4. 現場環境・体力的な要件への対応確認
シーリング・防水工事は屋外現場での高所作業を含む。面接では「現場作業への適性」「体力的な問題はないか」という観点からの質問があると想定しておくこと。現場仕事を前向きに捉えていることを、具体的なエピソードを交えて伝えることが有効だ。
5. 技術習得への意欲と向上心をアピール
「御社の高い技術力を学びたい」という姿勢は評価されやすい。特にシーリング防水は経験を積むほど奥が深く、ベテランから学べることが多い。向上心と謙虚さを兼ね備えた人材であることを面接でしっかり示すこと。
6. 小規模組織での自律的な仕事ぶりをアピール
131名規模の会社では、一人ひとりに求められる裁量・自律性が大きい。過去の仕事で「自ら考えて行動した」「課題を見つけて解決した」というエピソードを準備することで、入社後のパフォーマンスを面接官にイメージさせやすくなる。
株式会社マサルへの転職で評価されやすい経験
- 施工管理の実務経験(建築・土木を問わず専門工事領域なら尚可)
- 防水工事・シーリング工事の施工経験または管理経験
- 1級・2級建築施工管理技士の資格保有
- 防水施工技能士の資格保有
- 設備施工管理の経験(空調・給排水等)
- 改修・リニューアル工事の現場経験
- 高所作業・外壁工事に関連する施工管理経験
- 工程管理・品質管理・安全管理の現場実務経験
- 産業用機械(排気装置・集塵装置・乾燥装置等)の組立・保守経験
- 積算・見積作成の経験
- 原価管理・コスト意識を持った現場マネジメント経験
- 下請・協力会社との折衝・調整経験
特に評価されやすいのは、シーリング防水・防水改修の施工管理経験と施工管理技士資格の保有者だ。未経験者であっても、建設業界の施工管理経験があり、かつ専門技術を長期で磨くキャリア志向を明確に持っている人は評価対象に入る可能性がある。
まとめ
株式会社マサルは、「シーリング防水工事」という特定領域において国内トップシェアを持つ希少な上場専門工事会社だ。都内の超高層ビルの約7割を手掛けてきた施工実績と、1957年創業以来蓄積してきた技術力は、業界内で唯一無二の地位を築いている。

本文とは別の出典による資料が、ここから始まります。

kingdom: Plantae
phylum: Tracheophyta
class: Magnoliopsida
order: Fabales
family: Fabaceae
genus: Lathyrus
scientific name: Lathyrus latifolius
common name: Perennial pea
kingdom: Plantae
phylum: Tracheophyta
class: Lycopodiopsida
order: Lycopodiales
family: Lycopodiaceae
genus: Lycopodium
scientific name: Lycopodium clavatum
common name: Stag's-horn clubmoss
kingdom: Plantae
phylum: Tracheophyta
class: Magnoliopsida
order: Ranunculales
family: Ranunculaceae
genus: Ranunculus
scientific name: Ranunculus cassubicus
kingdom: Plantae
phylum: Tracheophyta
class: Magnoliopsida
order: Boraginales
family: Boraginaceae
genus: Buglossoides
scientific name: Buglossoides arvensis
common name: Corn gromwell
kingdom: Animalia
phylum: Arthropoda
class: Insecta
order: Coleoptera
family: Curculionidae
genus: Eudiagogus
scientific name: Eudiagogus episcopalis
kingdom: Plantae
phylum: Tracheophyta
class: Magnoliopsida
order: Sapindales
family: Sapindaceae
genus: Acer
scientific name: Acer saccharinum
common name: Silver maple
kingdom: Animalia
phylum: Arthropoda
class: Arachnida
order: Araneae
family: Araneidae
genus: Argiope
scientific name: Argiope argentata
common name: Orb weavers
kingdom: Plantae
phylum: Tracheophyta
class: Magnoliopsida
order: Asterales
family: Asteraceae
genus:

転職先として見た場合の魅力は、専門技術を深く磨ける環境、平均勤続年数12.5年という高い定着率、リニューアル市場拡大に乗る安定した事業基盤の3点に集約される。大手ゼネコンのような知名度・規模を求める方には不向きだが、「技術一本で長く働きたい」「建物ストックの長寿命化に貢献したい」という意志を持つ人には、非常に魅力的な選択肢となり得る。
選考においては、シーリング防水・改修工事への明確な志望動機と、施工管理の実務経験を具体的に伝えることが肝要だ。採用枠は多くないため、転職エージェントの活用や公式サイトの定期チェックで採用タイミングを逃さないよう準備しておきたい。
シーリング防水という「目立たないが建物を支える仕事」に誇りを持ち、技術の深みを追求できる人にとって、マサルは理想的なキャリアの舞台になり得る会社だ。